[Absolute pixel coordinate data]
• • • •

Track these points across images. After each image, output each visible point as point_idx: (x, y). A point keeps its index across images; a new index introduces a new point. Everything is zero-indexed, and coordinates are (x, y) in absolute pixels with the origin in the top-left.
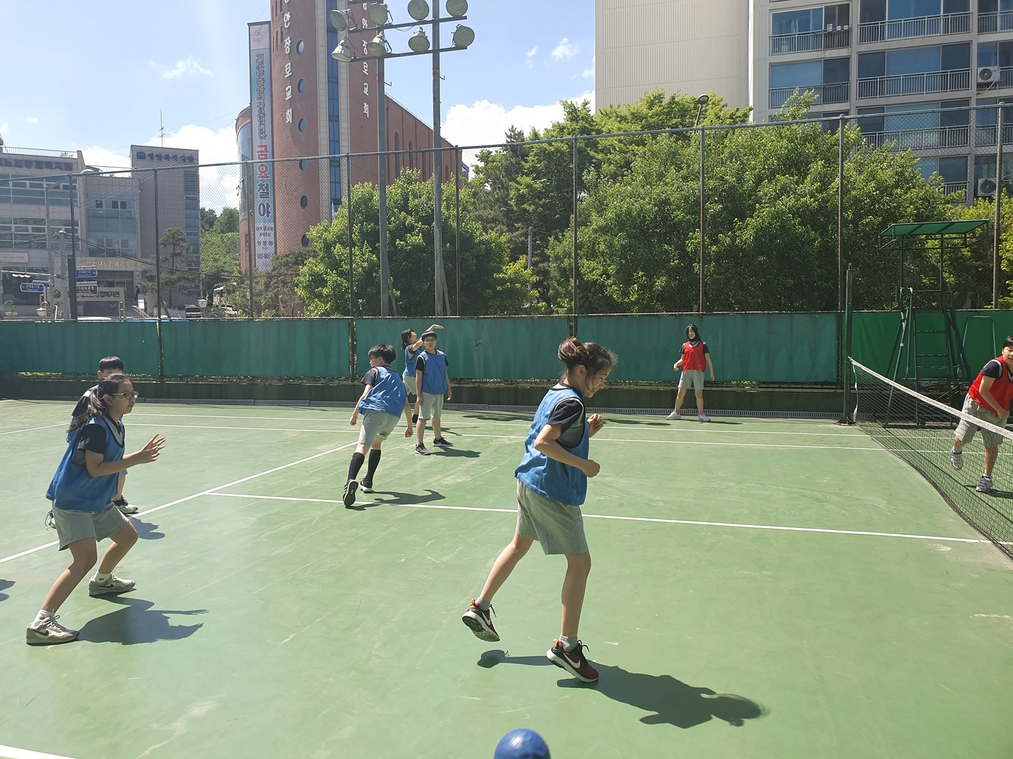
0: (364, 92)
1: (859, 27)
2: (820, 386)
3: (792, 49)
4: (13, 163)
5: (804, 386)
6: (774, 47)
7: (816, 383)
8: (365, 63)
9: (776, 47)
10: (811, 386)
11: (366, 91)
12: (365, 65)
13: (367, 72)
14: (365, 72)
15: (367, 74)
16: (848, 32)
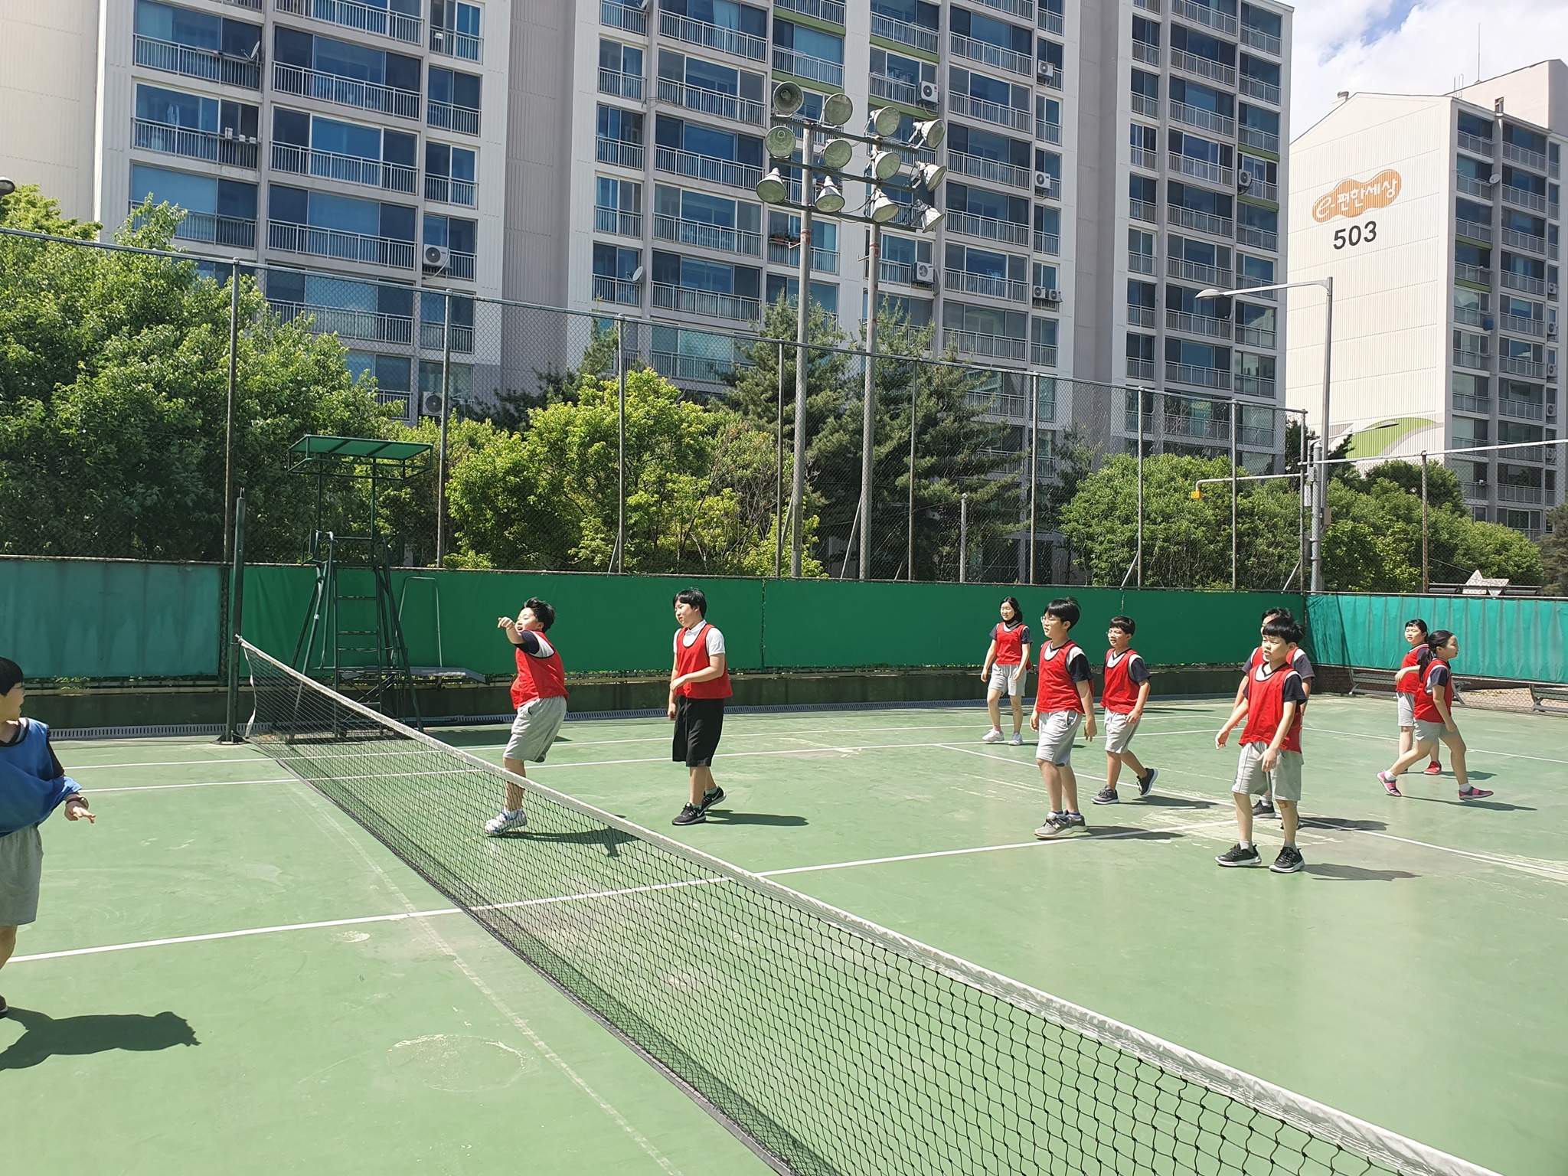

• • • •

WHAT TO PRODUCE >>
Pictures aside, restate all of the entries exactly.

RESPONSE TO THE TASK >>
Track these points across images. After each image, output each visible point as point_idx: (x, y). A point keeps its index across images; a new index introduces a new point. Everything is zero-indexed, and coordinates are (x, y) in absolute pixels with the origin in the top-left.
0: (364, 92)
1: (859, 27)
2: (820, 386)
3: (792, 49)
4: (13, 163)
5: (804, 386)
6: (774, 47)
7: (816, 383)
8: (365, 63)
9: (776, 47)
10: (811, 386)
11: (366, 91)
12: (365, 65)
13: (367, 72)
14: (365, 72)
15: (367, 74)
16: (848, 32)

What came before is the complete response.